Comment archive - for node operators and technical

Recent optimizations

This is continuation of previous post about latest optimizations. This article is going to contain description of second optimization listed there - comment archive.

We've came a long way since split with legacy chain. A lot of previously applied memory-focused optimizations consisted of identifying and elimination of data that was unnecessary to run consensus code. There were also gains on rearranging of data, so it is stored better. There are still some places where that type of changes can be done, but the expected gains are nothing compared to 18GB (15.2GB after pool allocator optimization) that is already consumed out of recommended 24GB size of SHM. The biggest one is moving account metadata and related API to some HAF application (and that's less than 800MB and already optional - just compile without COLLECT_ACCOUNT_METADATA). We've basically run out of data that is never needed. There is one thing that could still give significant savings (even 2.5GB) - future task mentioned at the end of previous article - but the effect would only be that big because of one particular index - comments.

Above "double pacman" chart shows relative sizes of various indexes (with account metadata eliminated). On the left we see breakdown of content of SHM before comment archive optimization. As you can see comments take over 3/4 of all the consumed memory. Second part shows how it looks afterwards - a justification for separate follow-up future task.

The idea behind comment archive optimization is the following: once comment is paid you can't delete it, nothing in its content that is stored in consensus state can be changed, moreover votes or replies to such comments are relatively rare, so why keep it all the time in memory? Drop it to database and instead rely on its caching mechanisms to do the work for us.

Note: the text of comment can still be edited, but hived doesn't care about that, since that data is in HAF/Hivemind and not in SHM.

One thing has to be emphasized - this is a trade-off. You can't just migrate data that is still sometimes used to disk storage and expect not to pay for it with performance. Depending on relative frequency of accessing external data as well as hardware (disk in particular) the cost might be bigger or smaller. Quite surprisingly, although now it's kind of obvious, the most frequent event when hived needs to look into the archive is new comment - it needs to check if the comment is really new or an edit of existing one. It is also the slowest of all types of access to archive.

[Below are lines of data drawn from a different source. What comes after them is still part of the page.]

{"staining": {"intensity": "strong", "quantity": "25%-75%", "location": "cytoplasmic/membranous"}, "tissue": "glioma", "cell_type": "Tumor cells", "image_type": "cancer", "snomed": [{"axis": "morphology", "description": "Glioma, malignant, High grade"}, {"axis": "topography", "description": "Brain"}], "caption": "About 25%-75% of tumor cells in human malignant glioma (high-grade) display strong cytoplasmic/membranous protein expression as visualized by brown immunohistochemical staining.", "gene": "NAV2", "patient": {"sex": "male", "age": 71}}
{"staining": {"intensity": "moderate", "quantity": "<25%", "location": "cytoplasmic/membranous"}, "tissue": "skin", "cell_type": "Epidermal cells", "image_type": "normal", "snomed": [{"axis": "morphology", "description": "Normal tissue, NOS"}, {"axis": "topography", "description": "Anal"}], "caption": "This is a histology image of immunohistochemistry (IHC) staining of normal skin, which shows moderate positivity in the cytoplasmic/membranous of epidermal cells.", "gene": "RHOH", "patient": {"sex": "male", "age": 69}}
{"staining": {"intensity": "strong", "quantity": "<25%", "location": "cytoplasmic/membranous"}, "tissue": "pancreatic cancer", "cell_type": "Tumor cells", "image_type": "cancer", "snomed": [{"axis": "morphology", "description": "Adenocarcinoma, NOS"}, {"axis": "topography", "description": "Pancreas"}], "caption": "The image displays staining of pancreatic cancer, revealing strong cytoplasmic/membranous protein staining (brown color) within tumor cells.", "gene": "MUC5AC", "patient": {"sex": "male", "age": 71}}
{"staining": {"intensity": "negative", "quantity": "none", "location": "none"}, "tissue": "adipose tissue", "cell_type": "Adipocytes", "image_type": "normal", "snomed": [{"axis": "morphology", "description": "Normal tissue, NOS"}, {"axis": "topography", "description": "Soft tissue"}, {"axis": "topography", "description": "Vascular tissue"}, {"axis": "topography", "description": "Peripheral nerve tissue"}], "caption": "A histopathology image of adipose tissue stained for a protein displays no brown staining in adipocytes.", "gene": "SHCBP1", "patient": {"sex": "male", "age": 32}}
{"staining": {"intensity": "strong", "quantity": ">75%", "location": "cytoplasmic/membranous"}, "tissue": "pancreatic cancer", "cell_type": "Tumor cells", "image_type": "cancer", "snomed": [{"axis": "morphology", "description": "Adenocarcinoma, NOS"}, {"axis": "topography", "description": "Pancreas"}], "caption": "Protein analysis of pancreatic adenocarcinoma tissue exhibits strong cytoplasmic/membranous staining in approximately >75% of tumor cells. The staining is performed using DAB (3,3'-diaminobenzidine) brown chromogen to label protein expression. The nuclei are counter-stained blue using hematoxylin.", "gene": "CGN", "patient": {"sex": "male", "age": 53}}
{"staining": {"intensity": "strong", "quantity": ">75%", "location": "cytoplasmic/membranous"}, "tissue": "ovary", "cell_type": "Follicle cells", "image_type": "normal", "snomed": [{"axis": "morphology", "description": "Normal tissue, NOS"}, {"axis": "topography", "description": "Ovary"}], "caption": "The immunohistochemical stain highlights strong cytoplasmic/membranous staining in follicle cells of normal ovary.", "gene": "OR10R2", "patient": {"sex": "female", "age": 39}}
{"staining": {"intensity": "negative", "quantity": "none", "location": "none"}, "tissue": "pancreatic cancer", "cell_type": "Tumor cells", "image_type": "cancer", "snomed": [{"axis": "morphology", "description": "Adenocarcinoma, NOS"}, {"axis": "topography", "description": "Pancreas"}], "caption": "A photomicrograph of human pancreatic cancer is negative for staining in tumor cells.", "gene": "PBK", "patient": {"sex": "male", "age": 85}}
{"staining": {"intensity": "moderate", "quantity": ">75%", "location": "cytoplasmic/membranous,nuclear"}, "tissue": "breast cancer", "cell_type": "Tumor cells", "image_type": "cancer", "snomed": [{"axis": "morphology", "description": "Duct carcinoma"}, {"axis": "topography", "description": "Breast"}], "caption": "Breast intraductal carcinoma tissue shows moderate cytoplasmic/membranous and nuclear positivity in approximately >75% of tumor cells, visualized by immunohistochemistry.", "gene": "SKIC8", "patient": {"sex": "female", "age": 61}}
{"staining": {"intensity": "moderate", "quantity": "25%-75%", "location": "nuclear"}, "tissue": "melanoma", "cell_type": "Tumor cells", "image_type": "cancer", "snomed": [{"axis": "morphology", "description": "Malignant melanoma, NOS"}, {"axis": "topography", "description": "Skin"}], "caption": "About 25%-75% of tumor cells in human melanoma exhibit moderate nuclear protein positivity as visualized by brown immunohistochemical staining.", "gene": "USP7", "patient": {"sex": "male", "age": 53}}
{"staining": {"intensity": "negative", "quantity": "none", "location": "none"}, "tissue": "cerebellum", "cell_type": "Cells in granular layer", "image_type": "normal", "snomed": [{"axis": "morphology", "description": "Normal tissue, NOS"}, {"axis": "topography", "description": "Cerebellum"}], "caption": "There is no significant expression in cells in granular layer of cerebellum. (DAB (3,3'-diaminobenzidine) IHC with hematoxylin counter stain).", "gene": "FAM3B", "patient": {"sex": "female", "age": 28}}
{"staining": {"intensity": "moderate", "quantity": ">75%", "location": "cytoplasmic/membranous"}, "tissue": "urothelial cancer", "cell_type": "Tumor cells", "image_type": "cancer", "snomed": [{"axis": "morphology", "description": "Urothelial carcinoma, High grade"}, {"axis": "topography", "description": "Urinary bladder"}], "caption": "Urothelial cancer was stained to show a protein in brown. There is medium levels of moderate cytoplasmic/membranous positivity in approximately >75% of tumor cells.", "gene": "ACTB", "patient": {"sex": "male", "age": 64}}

Results from application of second optimization

Just like the last time, let's starts with some results. Again, for fair comparison, timings are for up to 93M block. This time the baseline measurement is a value from previous optimization, marked as comment-archive = NONE: - 17 hours 28 minutes 22 seconds - replay (comment archive = NONE) - 18 hours 40 minutes 2 seconds - replay (comment archive = ROCKSDB) - 29 hours 44 minutes 47 seconds - synchronization without checkpoints (comment archive = NONE) - 30 hours exactly - synchronization without checkpoints (comment archive = ROCKSDB)

One thing to note is that disk performance has big impact, results are also a lot more unstable (like +/- 30 minutes difference per run - best replay run was 18 hours 12 minutes 42 seconds). I've also noticed that runs with smaller SHM tends to last longer, but it might be just a coincidence. I've only run one sync with that configuration so far.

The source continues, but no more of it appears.